Single by Nena

from the album Willst du mit mir gehn
- Language: German
- English title: "Love Is"
- B-side: "Ohne Liebe bin ich nichts"
- Released: 25 February 2005
- Length: 4:53
- Label: Warner
- Songwriters: Nena Kerner; Uwe Fahrenkrog-Petersen;
- Producer: Uwe Fahrenkrog-Petersen

Nena singles chronology
| "Nur geträumt 2002" (2003) | "Liebe ist" (2005) | "Willst du mit mir gehn" (2005) |

= Liebe ist =

2005 single by Nena

"Liebe ist" ("Love Is") is a song by German recording artist Nena. It was co-written and produced along by Uwe Fahrenkrog-Petersen for her 13th studio album, Willst du mit mir gehn (2005).
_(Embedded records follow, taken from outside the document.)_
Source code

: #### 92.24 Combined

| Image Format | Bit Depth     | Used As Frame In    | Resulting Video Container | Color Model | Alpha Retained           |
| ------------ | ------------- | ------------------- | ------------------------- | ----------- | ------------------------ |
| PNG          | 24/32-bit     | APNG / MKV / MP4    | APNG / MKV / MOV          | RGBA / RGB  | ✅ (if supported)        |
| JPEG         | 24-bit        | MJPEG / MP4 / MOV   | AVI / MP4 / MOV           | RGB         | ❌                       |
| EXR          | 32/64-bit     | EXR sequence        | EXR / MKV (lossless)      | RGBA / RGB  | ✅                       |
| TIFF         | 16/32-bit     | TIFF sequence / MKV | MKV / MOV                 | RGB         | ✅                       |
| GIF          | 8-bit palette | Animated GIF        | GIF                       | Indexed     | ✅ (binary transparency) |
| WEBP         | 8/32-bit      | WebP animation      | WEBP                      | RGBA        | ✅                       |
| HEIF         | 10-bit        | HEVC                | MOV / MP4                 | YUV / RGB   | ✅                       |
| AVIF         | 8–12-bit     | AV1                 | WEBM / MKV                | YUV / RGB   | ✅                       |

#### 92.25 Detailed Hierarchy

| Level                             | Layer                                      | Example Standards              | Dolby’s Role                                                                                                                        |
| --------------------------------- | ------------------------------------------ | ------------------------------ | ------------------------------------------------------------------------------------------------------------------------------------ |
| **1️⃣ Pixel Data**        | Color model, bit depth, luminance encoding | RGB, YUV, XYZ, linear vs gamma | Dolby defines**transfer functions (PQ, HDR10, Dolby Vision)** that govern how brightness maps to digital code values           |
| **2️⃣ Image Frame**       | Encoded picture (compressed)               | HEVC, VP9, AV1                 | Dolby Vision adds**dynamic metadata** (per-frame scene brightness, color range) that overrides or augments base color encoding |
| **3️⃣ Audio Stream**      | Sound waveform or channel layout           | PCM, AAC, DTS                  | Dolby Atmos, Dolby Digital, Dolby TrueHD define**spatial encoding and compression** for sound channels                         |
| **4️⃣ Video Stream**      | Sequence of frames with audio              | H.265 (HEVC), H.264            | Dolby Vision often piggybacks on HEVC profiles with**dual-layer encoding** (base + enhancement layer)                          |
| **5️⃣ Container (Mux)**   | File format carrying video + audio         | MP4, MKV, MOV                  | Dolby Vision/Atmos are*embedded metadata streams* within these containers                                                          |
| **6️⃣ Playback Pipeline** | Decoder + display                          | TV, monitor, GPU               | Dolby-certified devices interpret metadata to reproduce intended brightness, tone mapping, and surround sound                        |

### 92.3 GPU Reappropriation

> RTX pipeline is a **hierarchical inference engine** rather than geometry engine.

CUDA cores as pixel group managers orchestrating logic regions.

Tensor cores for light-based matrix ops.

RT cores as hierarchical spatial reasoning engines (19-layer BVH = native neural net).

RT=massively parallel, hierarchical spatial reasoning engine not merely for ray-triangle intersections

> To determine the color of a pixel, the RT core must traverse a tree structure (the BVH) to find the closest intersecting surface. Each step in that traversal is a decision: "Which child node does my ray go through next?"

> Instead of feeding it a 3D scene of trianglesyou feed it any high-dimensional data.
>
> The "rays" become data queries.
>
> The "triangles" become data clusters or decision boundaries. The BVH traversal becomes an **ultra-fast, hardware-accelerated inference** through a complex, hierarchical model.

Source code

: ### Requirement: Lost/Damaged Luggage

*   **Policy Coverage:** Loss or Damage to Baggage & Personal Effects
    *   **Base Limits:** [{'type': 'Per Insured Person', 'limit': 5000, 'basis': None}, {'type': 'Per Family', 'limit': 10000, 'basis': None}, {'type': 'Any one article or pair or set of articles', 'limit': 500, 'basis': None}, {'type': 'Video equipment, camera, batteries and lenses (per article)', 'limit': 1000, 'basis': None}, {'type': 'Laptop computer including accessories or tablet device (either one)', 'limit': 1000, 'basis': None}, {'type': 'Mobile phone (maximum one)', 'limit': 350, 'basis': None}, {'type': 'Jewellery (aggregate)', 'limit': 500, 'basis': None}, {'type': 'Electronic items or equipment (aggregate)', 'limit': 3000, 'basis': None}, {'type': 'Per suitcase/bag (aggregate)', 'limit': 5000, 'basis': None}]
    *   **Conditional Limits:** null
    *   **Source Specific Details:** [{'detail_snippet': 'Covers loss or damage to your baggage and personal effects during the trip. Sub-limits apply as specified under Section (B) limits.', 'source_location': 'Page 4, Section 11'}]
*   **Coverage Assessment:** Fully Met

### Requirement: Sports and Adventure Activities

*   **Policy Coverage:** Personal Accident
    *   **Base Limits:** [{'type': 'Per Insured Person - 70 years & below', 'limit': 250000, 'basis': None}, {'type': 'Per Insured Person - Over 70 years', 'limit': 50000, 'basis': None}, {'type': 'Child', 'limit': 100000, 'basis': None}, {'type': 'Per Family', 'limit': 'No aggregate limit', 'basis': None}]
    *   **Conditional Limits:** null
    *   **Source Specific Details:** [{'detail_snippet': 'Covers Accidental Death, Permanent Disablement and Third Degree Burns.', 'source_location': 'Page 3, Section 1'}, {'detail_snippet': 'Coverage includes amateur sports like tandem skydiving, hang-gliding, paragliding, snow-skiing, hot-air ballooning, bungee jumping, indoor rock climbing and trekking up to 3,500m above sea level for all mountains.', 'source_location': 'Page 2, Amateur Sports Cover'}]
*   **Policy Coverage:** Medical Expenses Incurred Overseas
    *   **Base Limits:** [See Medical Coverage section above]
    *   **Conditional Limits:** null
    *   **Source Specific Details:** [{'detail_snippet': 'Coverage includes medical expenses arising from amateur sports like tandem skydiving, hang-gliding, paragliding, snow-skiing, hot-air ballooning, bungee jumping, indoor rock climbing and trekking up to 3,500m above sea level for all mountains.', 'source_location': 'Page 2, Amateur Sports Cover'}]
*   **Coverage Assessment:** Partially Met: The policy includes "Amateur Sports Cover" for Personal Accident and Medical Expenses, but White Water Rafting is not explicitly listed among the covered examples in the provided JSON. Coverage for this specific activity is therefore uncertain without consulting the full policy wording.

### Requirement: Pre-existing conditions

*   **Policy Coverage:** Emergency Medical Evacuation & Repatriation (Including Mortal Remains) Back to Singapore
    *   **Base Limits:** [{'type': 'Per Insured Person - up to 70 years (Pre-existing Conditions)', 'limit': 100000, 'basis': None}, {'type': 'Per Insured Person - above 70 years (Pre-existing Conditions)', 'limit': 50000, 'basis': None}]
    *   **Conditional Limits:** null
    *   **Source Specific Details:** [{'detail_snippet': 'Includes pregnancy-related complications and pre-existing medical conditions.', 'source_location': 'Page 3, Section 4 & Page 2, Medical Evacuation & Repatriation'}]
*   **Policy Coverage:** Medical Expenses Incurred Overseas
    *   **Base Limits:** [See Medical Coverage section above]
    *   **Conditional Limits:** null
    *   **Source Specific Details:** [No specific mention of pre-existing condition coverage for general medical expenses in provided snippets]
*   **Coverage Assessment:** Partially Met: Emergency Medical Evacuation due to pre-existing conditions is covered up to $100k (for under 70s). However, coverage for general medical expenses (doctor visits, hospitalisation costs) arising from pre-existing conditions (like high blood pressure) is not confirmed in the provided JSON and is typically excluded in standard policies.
Selected as the album's lead single, it served as the theme song for the Sat.1 telenovela Verliebt in Berlin. Upon its release in February 2005, "Liebe ist" topped the German Singles Chart for two weeks, becoming Nena's second number-one hit, after 1983's "99 Luftballons", and her first chart-topper as a solo artist. The Bundesverband Musikindustrie (BVMI) awarded the song a gold certification for shipping 150,000 units in Germany alone. A remix of "Liebe ist" for American audiences was considered but never surfaced.

==Formats and track listings==

German maxi-CD single
| No. | Title | Length |
|---|---|---|
| 1. | "Liebe ist" (radio version) | 3:59 |
| 2. | "Liebe ist" (piano version) | 5:11 |
| 3. | "Ohne Liebe bin ich nichts" | 3:13 |
| 4. | "Liebe ist" (remix) | 5:10 |
| 5. | "Liebe ist" (album version) | 4:53 |

==Charts==

===Weekly charts===

| Chart (2005) | Peak position |
|---|---|
| Austria (Ö3 Austria Top 40) | 2 |
| Europe (Eurochart Hot 100) | 5 |
| Germany (GfK) | 1 |
| Netherlands (Single Top 100) | 60 |
| Switzerland (Schweizer Hitparade) | 8 |

===Year-end charts===

| Chart (2005) | Rank |
|---|---|
| Austria (Ö3 Austria Top 40) | 19 |
| Europe (Eurochart Hot 100) | 77 |
| Germany (Media Control GfK) | 14 |
| Switzerland (Schweizer Hitparade) | 58 |

==Certifications==

| Region | Certification | Certified units/sales |
| Germany (BVMI) | Gold | 150,000^{^} |
^{^} Shipments figures based on certification alone.